2022/03/06
3/6巻頭言「神様が創られた」
神様が創られた。そう、すべては神様によって生まれたのだ。だから、すべてのいのちに、すべてのものに神様の思いがこもっている。口は、宣戦布告のためではなく、ましてや誰か蔑むためでなく「愛してる」と告げるため、「あなたを赦す」「ごめんなさい」と告げるために創られた。 手は、武器を持つためではなく、ましてや奪うためでなく、互いに握手をするために、支え合うために創られた。耳は、人々の嘆きや絶叫を聴くためではなく、ましてや子どもたちの悲鳴を聴くためでなく、小川のせせらぎと笑い声を聴くために創られた。目は、無残な兵士たちの遺体を見るためではなく、ましてや絶句する子どもたちのこわばった顔を見るためでなく、美しい花と人々の笑顔を見るために創られた。
道は、戦車の隊列を移動させるためでなく、ましてや難民がさまよい歩くためでなく、人が出会い手をつないで散歩するために創られた。空は、戦闘機が飛び交うためでなく、ましてやミサイルを他国へ届けるためでなく、鳥たちが「ピース、ピース」と歌い人々が顔を上げそれを見るために創られた。海は、戦艦を走らせるためでなく、ましてや機雷を浮かべるためでなく、生命の源として別れた大陸を結び付けるために創られた。
そして人は、・・・人は何のために創られんだろう。人は、愛し合うために創られた。助け合うために人は創られた。ただ、そのために人は創造された。だから神様は人を極めて弱く創られた。ひとりで生きてはいけない存在として創られた人は他者を求め生きていく。共に生きる。それが人なのだ。なのに、助け合わねば生きていけないはずの人が殺し合う。相手を認めず「俺の子分になれ」と迫ってくる。時には脅し、時には力ずくで。だが、それは人であることを否定すること。神様は、そんなことのために人を創られたのではない。勝手なことをしてはいけない。人は人として、創られたままに生きるしかない。それが人らしい生き方だ。
明日は、なんのために創られたのか。今日がどんなにつらくても、明日を信じて生きられるために創られた。夢は、何のために創られたのか。人は時に悪夢を見る。つらい経験がそうさせる。しかし、まだ見ぬ事実は存在する。過去の悪夢ではなく、未来を夢見るために神様は夢を創ってくださった。
国は、・・・・・・・。
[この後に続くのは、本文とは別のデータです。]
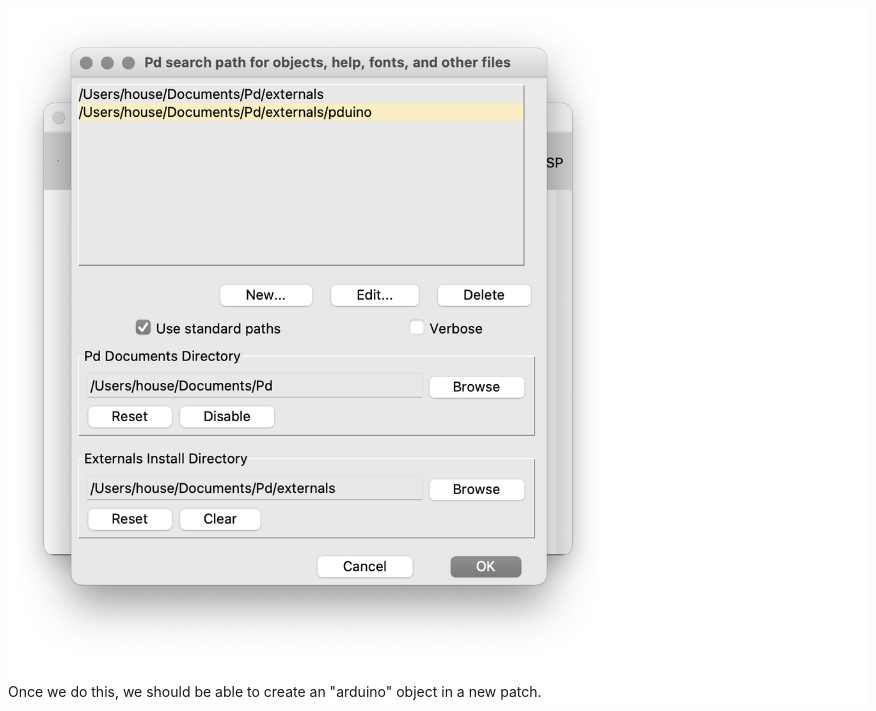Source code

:   <img src="media/10_02_path_dialog.png" width=600 /><br />
</p>

Once we do this, we should be able to create an "arduino" object in a new patch.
国は、何のために創られたのか。人のエゴの具現化するための道具なら、いっそない方がいい。しかし、国が人を守るために存在するのなら、ただそれだけのために存在するのなら、国も神の恵みとなることが出来る。自分の国が大事だという人は、他の国を尊重しなければならない。国が存在し続けるための最低ルールはそこにある。「自国第一主義」は神の創造の意思に反する。
世界は今、闇の中にある。しかし、闇もまた神の創造であるのなら、私達はこの闇のただ中で光を見出すことが出来るのだ。「光は闇の中に輝く」。闇は光には勝てない。闇は光を際立たせる脇役に過ぎない。闇の存在が私たちに光を希求させるなら、あえて闇を見つめよう。目をそらさず今、この闇を。神が創られた人々は、今、気づき始めている。そう、自分は何のために創られたのかを。この口は、この手は、この耳は、この道は、この空は、この海は、何のために創られたのか。その答えを世界は見出しつつある。 だから、剣をおさめよ。剣をとるものは剣にて滅びる。おさめた剣を鋤に打ち換えよう。今が、その時なのだ。そうだ、今が新しい世界のはじまりなのだ。あきらめてはいけない。顔を上げて歩みだそう。青空が見える。